Nirox Sculpture Park
I went out last Sunday to spend a glorious autumn day out of town at Nirox where nature, fresh air, good friends, and happy times met. Located in the Cradle on the Kromdraai Rd between the Rhino and Lion Park and Sterkfontein, the Foundation was established by the art philanthropist Benji Liebmann and is used primarily for artists’ residencies – so is only open to the public when there is an exhibition at week-ends from 10 to 5.
Currently there is a great sculpture exhibition curated by Mary- Jane Darroll. A number of works on this show were part of The Rainbow Nation, an exhibition of South African sculptures held in The Hague last year. Hence the title of Nirox’s exhibition: After the Rainbow Nation. So in addition to the works shown in Holland, there are several site specific works, and several that are placed to speak to, and with, the surrounding landscape setting.
For example on a purely visual level the orange red aloes form a counterpoint with Gordon Froud’s Cone Virus – large scale orange ‘traffic cones ‘ of mild steel. Angus Taylor who works with notions of deflation and inflation adds further contradiction by using the hard tensile medium of bronze to represent crumpled collapsing forms – like Disproportions of Deflation, Artist II which images bodiless clothes lying in water.
Deborah Bell’s large scale work Artemis with Dog I – III is powerful and monumental and dominates its partially enclosed stone -walled setting. Myth has it that Artemis or Diana the virgin goddess of hunting was spied on by Acteaon while she was bathing – not a popular move with a virgin goddess. As punishment she turned him into a stag and then set her dogs on him. (Titian’s great late work of Acteaon as a half-man half-stag being devoured by dogs has always been for me, one of art history’s most powerful and tragic images.) The dogs in Bell’s sculpture are wonderfully evocative and as they are shown running up the incline towards a sculpture of a lone male figure (Beezy Bailey’s Peaceman), the tragic outcome of this virgin goddess’s ire seems to be implied.

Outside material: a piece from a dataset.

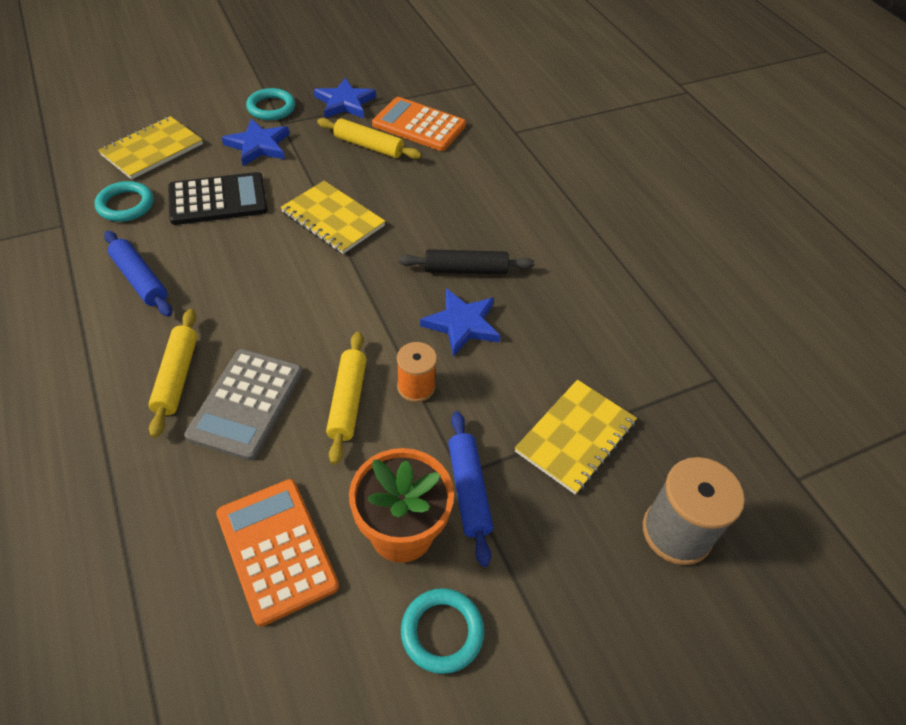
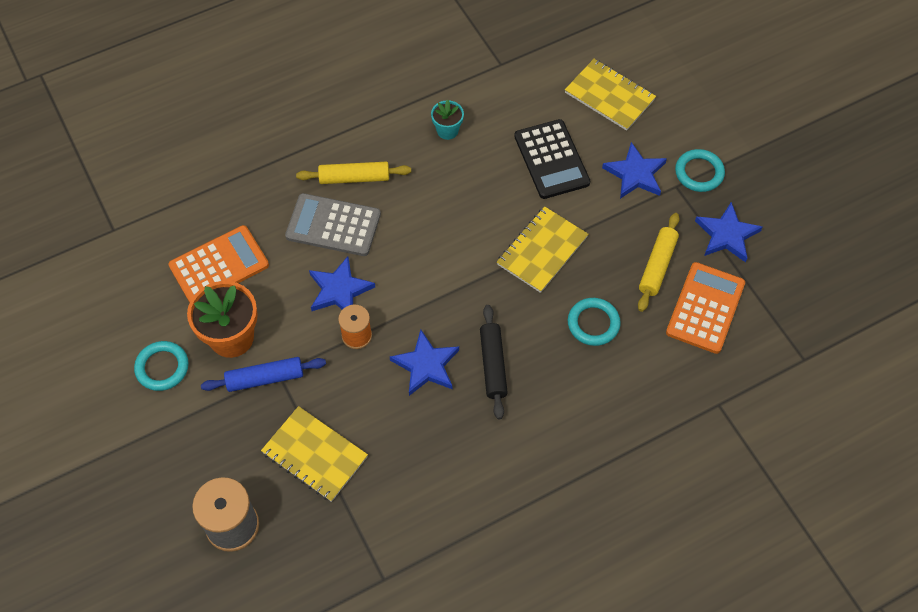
camera: 90 degrees right, 10 degrees up
turquoise ring [94,181,154,222] -> turquoise ring moved to [568,298,621,346]
blue rolling pin [104,230,172,317] -> turquoise flower pot [431,100,464,140]
yellow rolling pin [326,332,367,465] -> blue star [309,256,375,311]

So there is still time to get out to this exhibition which has been extended till the end of July.
This Sunday 2nd June, Momo Gallery is hosting the second concert in the Jazz in the Cradle series and the good news is it seems there are still tickets available. The gates open at 10, the food vendors and bars open at 11.30 (sadly no picnics), and the main act, the tribute to Zim Ngqawana starts at 14.45.